People are forgetting that if they're ok with this sort of behavior now, it'll be difficult for them to argue-against or prevent the same behavior when their opposites are in control.

8 comments

I think it’s actually a part of the plan. When the opposite party gains power in 4 years and does the same thing, you get to call them tyrants then, too. Clearly no one cares about being hypocritical anymore. All that matters is winning the media outrage battle of the moment.
Unfortunately it won’t be the same. The precedent will have been set and they’ll be able to ratchet it up to a new level. It’s going to be bad and I’m disgusted by how many people in here are cheering it on when it’s their side doing the kicking. Doxing, canceling, Twitter hate mobs, riot-protests, attacks on journalists, politically motivated violence. All becoming standard practice. Nobody cares as long as it’s their team scoring a goal. You’d have to be blind not to see where this is leading.
I am very, very concerned where it is heading. Trump is a temporary disaster that will be gone soon. Dangerous new precedents won’t be.
>The ramifications of this will absolutely set a record for the future as the inevitable reverse will happen.

Will happen? Try has happened. Partisan hacking has been a thing for a decade. Remember the DNC emails?

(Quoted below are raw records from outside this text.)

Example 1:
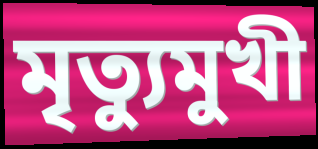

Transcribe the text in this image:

মৃত্যুমুখী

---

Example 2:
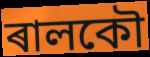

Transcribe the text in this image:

ৰালকৌ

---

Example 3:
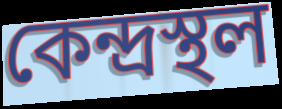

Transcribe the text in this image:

কেন্দ্ৰস্থল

Remember weev?

>People are forgetting that if they're ok with this sort of behavior now

What does it matter if I'm okay with it? Nobody consulted me before breaking into Parler. In fact, they didn't take my opinion into account at all. Sure, grey-hats are somewhat motivated by public opinion, but even Mitch McConnell gave a floor speech on Wednesday angry enough to incite a few keyboard taps.

>it'll be difficult for them to argue-against or prevent the same behavior

Because American politics consistently punishes hypocrisy, right?

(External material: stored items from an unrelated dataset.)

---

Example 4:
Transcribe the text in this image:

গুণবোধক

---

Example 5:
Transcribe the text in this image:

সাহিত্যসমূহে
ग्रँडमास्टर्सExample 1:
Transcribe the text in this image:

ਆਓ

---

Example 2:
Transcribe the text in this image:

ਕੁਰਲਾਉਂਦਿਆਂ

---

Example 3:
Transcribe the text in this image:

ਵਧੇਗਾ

Under the assumption people are remotely ingenuous I'd agree, but in recent years I think that ship has sailed. The means always justify the ends, and ideological consistency is apparently chalked up to a loser's game.
Ramification is Parler is going to be first company to see how effective CCPA is in punishing companies that have inadequate security.
Feel free to doxx all the antifa message boards where we one-up each other with fun new ways to execute our foes.
>People are forgetting that if they're ok with this sort of behavior now, it'll be difficult for them to argue-against or prevent the same behavior when their opposites are in control.

I'd argue the opposite: As the rank rhetorical hypocrisy on BLM-related protests vs. Trump protests shows, the marketplace of ideas has broken down and all that really matters is power. We're only a couple steps away from tech/media being able to dictate that we've always been at war with Eastasia, with a horde of willing partisans being eager to punish any sort of dissent on the matter. Being hypocritical is unimportant if you have the ability to mess with the lives of those who are too vocal in pointing out whatever hypocrisy. Most people are perfectly rational in not being willing to risk cancellation by speaking up.

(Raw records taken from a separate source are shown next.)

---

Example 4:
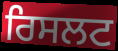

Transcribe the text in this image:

ਰਿਸਲਟ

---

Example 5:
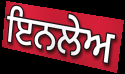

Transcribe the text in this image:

ਇਨਲੇਅ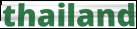
thailandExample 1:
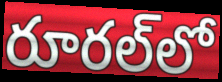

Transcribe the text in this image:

రూరల్‌లో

They are betting everything on the belief that they will win permanently this time, and their opponents will never get control again.
It reminds me of Pascal's wager. How confident can one be that one's chosen political team will definitely win out in the long run? 90%? That seems very high, but even if you're 99% sure, are you willing to act in a way that will surely warrant retribution in the unlikely adverse scenario? Seems like a pretty dumb wager to make.
The ramifications for pursuing and persecuting traitors to the United States of American are going to be what, exactly?

Please tell me how rooting out seditionists is a bad thing.